The Sisters served in Switzerland from 1971 to 1985. They have also opened schools in India, Brazil, Cameroon, Romania, Albania, Chile, Venezuela and Nigeria.

The motherhouse of the Venerini Province in India is located in Cheruvannur, Kerala. The sister apostolate of education includes among other ministries: schools, catechesis in parishes and villages, and a residential school for the visually handicapped.

==Venerini Associates==
"The Venerini Sisters believe that as women of prayer, we are called to . This ideal of sharing the Gospel message of love, peace, and justice through the charism of Saint Rose Venerini is shared by community members and by persons who, through the Associate Membership, are deeply concerned with the values and goals of Christian living. Inspired by the charism of Saint Rose Venerini, an associate lives the Gospel message through service to the People of God. United in Spirit and prayer with the Sisters, an associate aims to deepen a personal relationship with God.
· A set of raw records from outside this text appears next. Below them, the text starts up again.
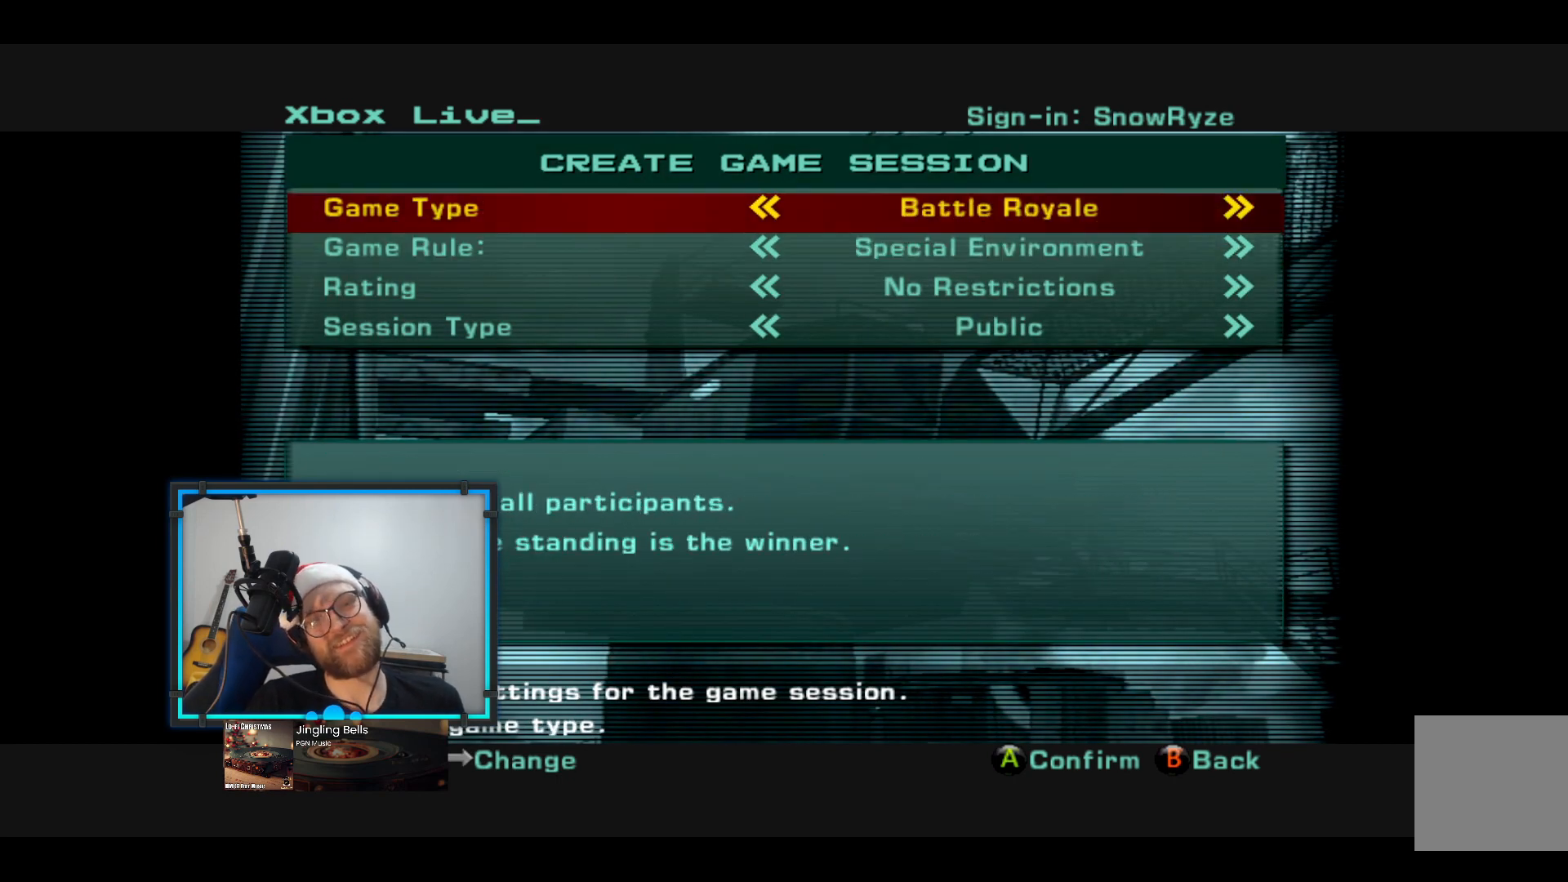
{"buttons": [], "left_stick": "right", "right_stick": "center", "events": [[436, "left_stick", "right"]]}
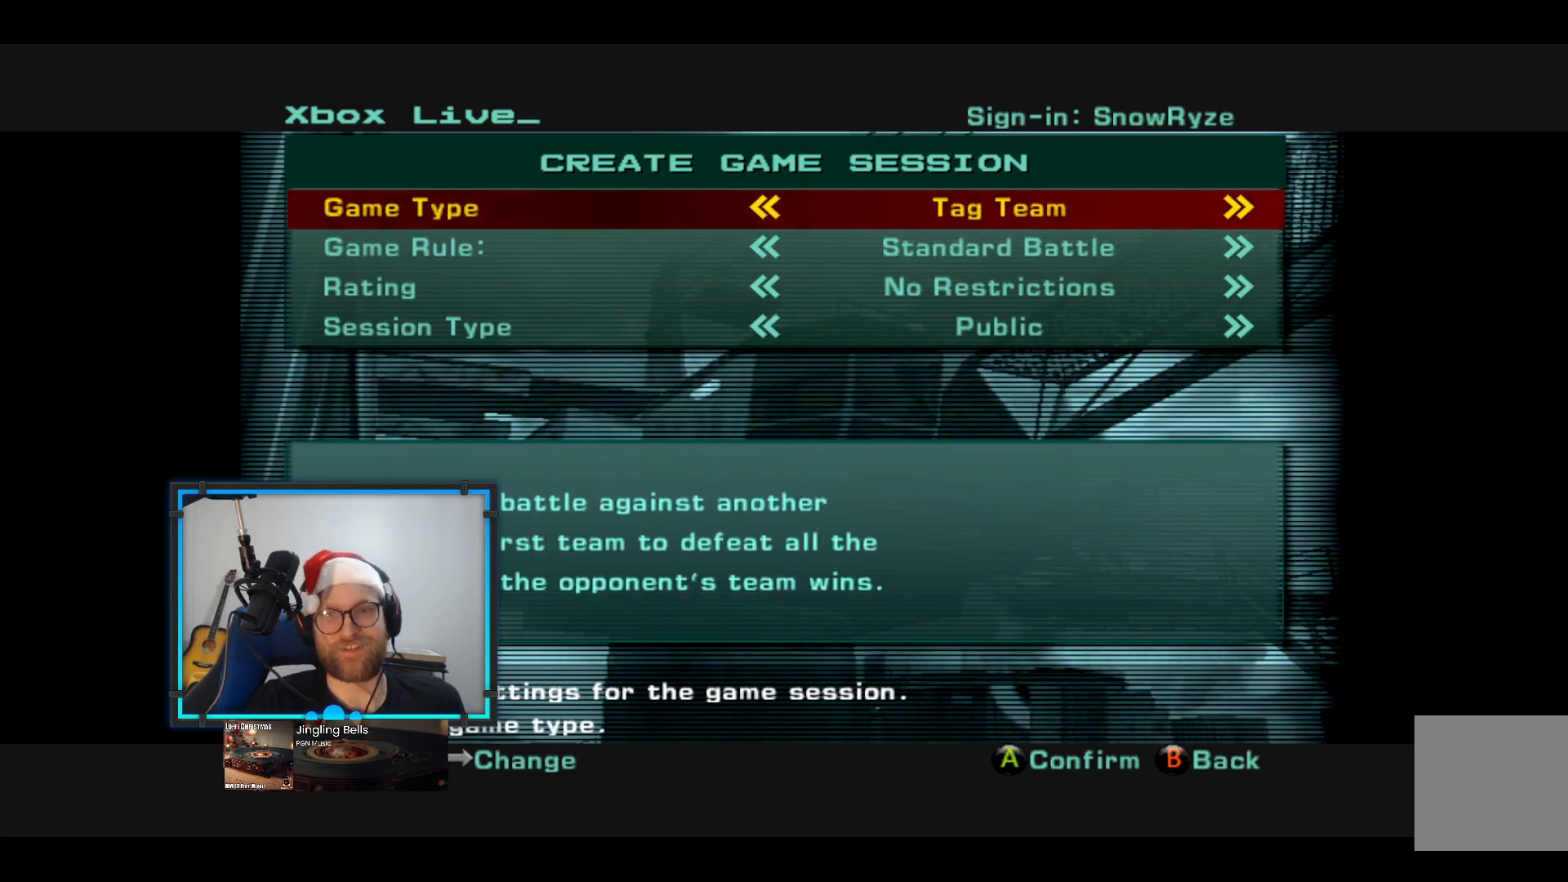
{"buttons": [], "left_stick": "center", "right_stick": "center", "events": [[48, "left_stick", "center"], [291, "left_stick", "left"], [436, "left_stick", "center"]]}
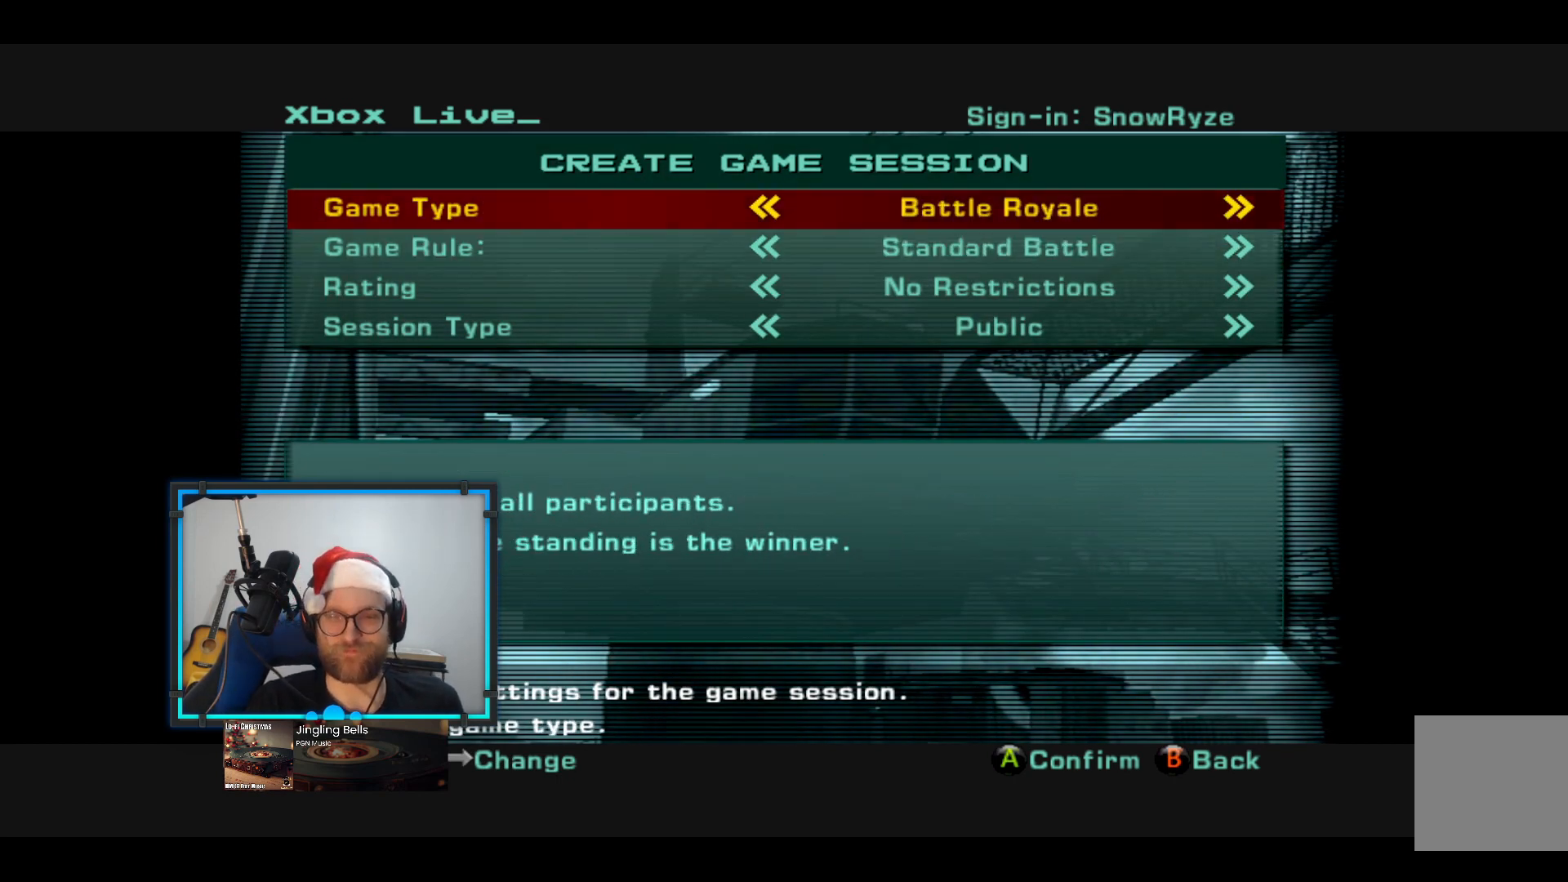
{"buttons": [], "left_stick": "right", "right_stick": "center", "events": [[97, "left_stick", "right"], [243, "left_stick", "center"], [485, "left_stick", "right"]]}
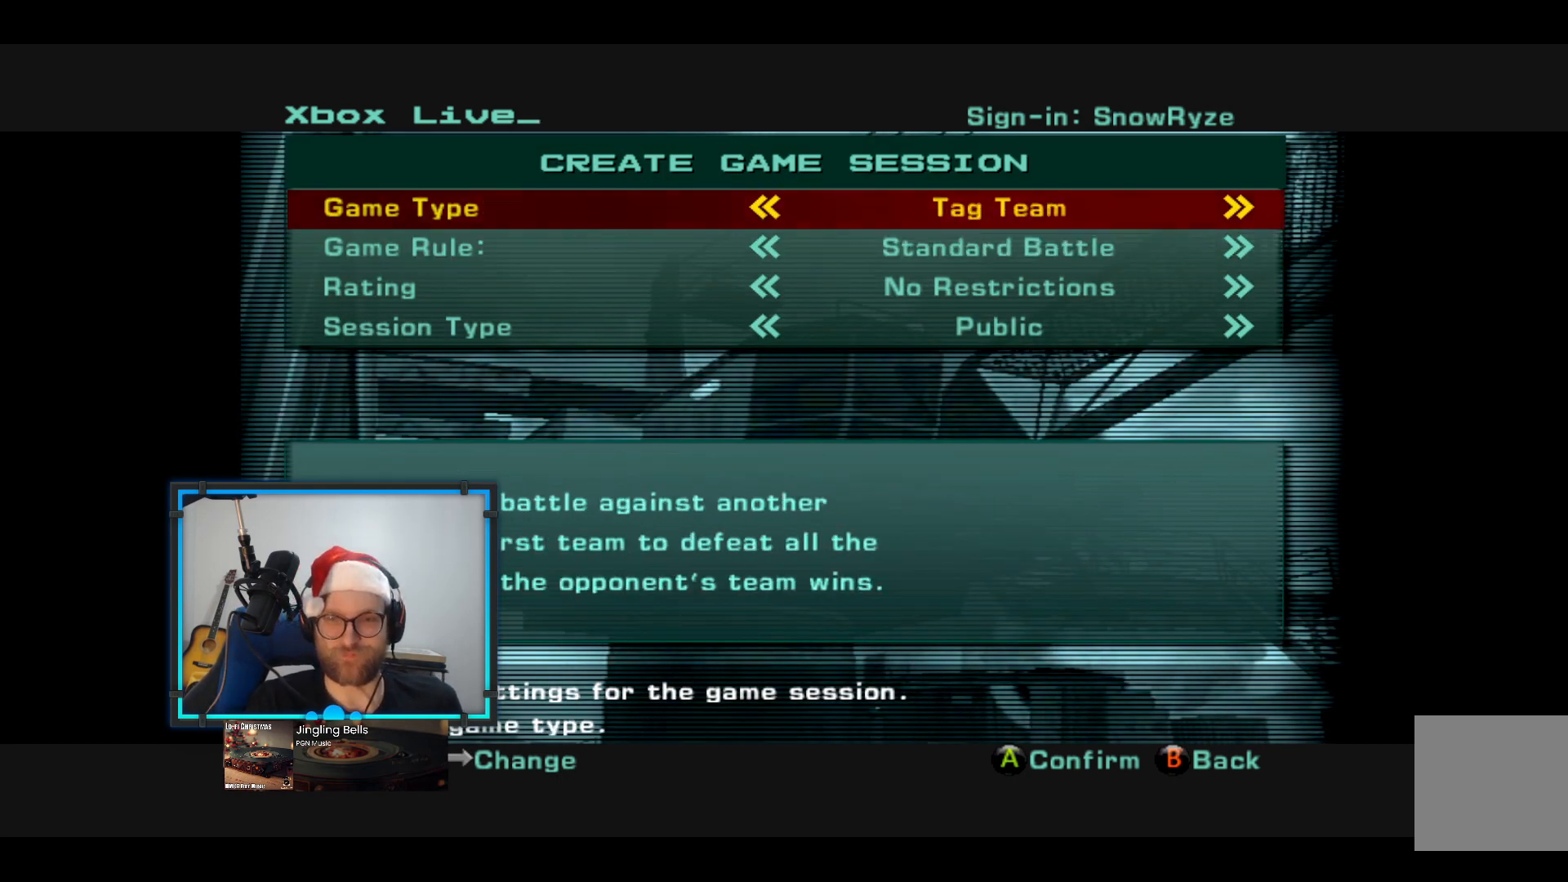
{"buttons": [], "left_stick": "center", "right_stick": "center", "events": [[97, "left_stick", "center"], [339, "left_stick", "left"], [485, "left_stick", "center"]]}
Sharing the vision of the Venerini Sisters, an associate broadens the mission of the vowed members. This association is for interested persons, 18 years of age and older, who wish to give expression to their relationship with the religious community of the Venerini Sisters. The primary bond is one of mutual support through prayer and shared ministries. The Associates make yearly promises and live in their own homes."